Trevor Paglen, “Trinity Cube” (2015), sculpture, irradiated glass from the Fukushima Exclusion Zone, Trinite, 20 x 20 x 20 cm (courtesy the artist and Don’t Follow the Wind)
Morton is concerned with our transitory reactions to, rather than our rendering of, radiation. The invisible agency of radiation as hyperobject offers glimpses into a version of the “end of the world” — the end of a stable human perspective. Our response to this new and uncanny reality must be exposed rather than excluded. The hyperobject is then “a message in a bottle from the future,” with radiation as an intimate, illegible omen. For Morton, and many of the Source Book’s contributors, it is the work of responsive artists and scientists to decipher it.

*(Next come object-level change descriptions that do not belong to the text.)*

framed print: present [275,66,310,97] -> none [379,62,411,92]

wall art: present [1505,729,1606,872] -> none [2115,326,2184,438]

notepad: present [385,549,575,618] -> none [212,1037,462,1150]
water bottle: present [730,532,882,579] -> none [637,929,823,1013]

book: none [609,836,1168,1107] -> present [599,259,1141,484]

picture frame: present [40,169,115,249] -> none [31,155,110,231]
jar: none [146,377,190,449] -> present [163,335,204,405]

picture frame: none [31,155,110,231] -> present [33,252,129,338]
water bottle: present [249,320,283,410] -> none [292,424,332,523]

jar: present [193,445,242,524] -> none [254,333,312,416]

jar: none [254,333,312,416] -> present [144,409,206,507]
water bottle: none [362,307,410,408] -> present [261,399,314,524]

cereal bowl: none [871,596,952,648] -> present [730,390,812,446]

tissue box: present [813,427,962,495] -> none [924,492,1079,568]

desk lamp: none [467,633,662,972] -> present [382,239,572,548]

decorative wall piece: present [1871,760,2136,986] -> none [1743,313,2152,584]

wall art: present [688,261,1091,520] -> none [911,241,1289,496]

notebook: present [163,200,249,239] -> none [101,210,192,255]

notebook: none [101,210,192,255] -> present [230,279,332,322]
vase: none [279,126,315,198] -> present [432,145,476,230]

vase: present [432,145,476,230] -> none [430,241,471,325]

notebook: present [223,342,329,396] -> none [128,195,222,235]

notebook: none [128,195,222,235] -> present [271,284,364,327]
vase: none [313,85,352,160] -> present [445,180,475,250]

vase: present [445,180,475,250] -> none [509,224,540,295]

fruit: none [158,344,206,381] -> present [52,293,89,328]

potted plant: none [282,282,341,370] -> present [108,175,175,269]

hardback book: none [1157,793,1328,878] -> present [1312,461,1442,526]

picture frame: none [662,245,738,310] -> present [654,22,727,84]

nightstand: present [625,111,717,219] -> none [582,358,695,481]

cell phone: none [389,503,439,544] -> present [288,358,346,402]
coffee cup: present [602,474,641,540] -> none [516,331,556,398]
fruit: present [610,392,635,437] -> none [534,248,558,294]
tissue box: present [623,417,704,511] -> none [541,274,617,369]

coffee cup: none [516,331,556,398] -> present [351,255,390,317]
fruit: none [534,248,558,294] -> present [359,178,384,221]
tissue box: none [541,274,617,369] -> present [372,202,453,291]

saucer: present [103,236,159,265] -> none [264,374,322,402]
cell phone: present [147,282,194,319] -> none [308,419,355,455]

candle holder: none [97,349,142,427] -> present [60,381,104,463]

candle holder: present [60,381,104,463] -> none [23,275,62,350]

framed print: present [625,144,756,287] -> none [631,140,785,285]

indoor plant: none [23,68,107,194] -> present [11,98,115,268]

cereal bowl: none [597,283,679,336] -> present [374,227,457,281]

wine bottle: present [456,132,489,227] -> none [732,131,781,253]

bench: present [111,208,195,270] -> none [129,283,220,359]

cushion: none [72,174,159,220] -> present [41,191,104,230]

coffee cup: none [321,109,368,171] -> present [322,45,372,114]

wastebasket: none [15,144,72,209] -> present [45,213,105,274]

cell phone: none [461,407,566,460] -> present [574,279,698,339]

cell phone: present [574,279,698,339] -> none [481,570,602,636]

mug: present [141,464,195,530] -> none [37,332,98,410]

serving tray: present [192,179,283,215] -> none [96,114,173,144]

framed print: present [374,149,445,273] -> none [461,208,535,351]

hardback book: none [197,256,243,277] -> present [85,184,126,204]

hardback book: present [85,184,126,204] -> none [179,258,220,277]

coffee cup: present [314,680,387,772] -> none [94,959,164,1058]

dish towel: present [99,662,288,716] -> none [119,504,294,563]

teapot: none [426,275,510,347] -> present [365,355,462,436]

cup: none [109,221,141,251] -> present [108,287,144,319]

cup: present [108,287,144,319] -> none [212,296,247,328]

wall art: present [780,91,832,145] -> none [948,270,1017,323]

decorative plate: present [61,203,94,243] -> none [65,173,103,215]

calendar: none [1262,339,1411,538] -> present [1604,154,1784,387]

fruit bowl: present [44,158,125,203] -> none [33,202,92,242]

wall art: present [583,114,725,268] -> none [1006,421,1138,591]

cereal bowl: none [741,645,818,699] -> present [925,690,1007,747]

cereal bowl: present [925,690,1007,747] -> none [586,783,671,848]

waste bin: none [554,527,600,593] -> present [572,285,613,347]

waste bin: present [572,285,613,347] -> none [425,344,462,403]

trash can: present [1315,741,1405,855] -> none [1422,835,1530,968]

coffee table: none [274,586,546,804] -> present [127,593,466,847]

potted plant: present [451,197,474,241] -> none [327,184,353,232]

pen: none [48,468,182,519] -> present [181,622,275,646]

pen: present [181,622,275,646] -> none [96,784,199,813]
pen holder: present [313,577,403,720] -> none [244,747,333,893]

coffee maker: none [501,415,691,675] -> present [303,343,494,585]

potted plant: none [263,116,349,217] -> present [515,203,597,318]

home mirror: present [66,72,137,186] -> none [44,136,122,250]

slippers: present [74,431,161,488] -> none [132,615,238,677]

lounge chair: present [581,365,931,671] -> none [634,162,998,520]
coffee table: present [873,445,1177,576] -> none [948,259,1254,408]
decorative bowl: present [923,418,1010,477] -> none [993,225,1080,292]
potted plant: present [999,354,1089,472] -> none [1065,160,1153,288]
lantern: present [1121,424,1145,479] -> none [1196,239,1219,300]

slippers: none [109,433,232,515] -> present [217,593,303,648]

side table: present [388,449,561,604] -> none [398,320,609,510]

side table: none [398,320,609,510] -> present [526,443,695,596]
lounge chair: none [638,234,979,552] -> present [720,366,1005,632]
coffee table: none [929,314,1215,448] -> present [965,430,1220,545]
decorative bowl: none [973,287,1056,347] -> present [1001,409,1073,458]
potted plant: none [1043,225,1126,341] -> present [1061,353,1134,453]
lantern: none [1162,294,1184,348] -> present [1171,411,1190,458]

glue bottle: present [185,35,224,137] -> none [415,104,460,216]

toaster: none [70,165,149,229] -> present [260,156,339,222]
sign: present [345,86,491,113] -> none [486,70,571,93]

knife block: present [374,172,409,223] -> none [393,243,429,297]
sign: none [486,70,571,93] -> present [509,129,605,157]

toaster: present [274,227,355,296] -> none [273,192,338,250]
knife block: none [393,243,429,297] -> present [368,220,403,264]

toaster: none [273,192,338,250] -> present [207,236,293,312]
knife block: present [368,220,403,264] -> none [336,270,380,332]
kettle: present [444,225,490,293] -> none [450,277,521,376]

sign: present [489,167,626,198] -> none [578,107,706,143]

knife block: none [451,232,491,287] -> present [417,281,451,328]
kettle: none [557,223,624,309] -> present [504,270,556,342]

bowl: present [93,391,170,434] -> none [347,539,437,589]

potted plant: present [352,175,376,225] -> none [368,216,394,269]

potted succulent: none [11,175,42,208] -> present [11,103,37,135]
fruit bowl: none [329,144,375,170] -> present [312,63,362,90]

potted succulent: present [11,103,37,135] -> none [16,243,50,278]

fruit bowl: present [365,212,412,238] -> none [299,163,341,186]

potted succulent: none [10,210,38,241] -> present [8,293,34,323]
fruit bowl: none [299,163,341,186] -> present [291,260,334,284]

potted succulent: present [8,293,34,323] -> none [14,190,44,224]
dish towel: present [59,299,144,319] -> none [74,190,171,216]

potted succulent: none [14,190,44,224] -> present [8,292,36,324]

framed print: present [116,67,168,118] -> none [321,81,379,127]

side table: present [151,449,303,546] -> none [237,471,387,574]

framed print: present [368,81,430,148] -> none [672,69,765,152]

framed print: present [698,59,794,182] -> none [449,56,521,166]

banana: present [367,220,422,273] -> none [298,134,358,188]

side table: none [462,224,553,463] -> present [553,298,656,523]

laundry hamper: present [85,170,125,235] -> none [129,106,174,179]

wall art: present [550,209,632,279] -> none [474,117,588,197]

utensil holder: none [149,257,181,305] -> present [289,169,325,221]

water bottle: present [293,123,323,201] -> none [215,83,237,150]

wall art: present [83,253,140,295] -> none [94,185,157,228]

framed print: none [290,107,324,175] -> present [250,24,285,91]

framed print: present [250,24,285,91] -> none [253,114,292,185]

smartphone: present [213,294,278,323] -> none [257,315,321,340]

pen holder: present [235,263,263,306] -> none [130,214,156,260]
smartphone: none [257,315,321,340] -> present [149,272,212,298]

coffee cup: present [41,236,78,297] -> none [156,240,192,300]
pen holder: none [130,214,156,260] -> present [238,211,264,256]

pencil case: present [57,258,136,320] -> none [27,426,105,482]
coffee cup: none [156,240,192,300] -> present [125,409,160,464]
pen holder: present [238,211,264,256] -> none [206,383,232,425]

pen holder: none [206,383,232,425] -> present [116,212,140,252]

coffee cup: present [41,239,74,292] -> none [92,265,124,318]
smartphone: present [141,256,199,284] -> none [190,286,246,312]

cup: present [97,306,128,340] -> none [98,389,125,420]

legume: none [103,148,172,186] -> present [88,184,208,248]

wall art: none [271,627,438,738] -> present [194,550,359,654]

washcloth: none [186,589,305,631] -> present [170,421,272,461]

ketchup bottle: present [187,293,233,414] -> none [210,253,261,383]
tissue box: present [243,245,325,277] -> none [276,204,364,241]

As nuclear waste can last up to 100,000 years, it will be humanity’s most enduring legacy. An imperative update to art’s expanding role within our volatile era, The Nuclear Culture Source Book presents a new critical language for the nuclear, opening up political and artistic perspectives alike. Though a few of the artworks and interviews do feel like filler, the collection as a whole is an unprecedented and invaluable resource to the any artist, scientist, historian, philosopher, or generally concerned citizen of the world. Truly, this is a subject that demands our attention — increasingly so as world powers, and economically driven opinions on the environment, shift as drastically as the Pacific plate.
The Nuclear Culture Source Book, edited by Ele Carpenter (2016) is published by Black Dog Publishing and is available from Amazon and other online booksellers.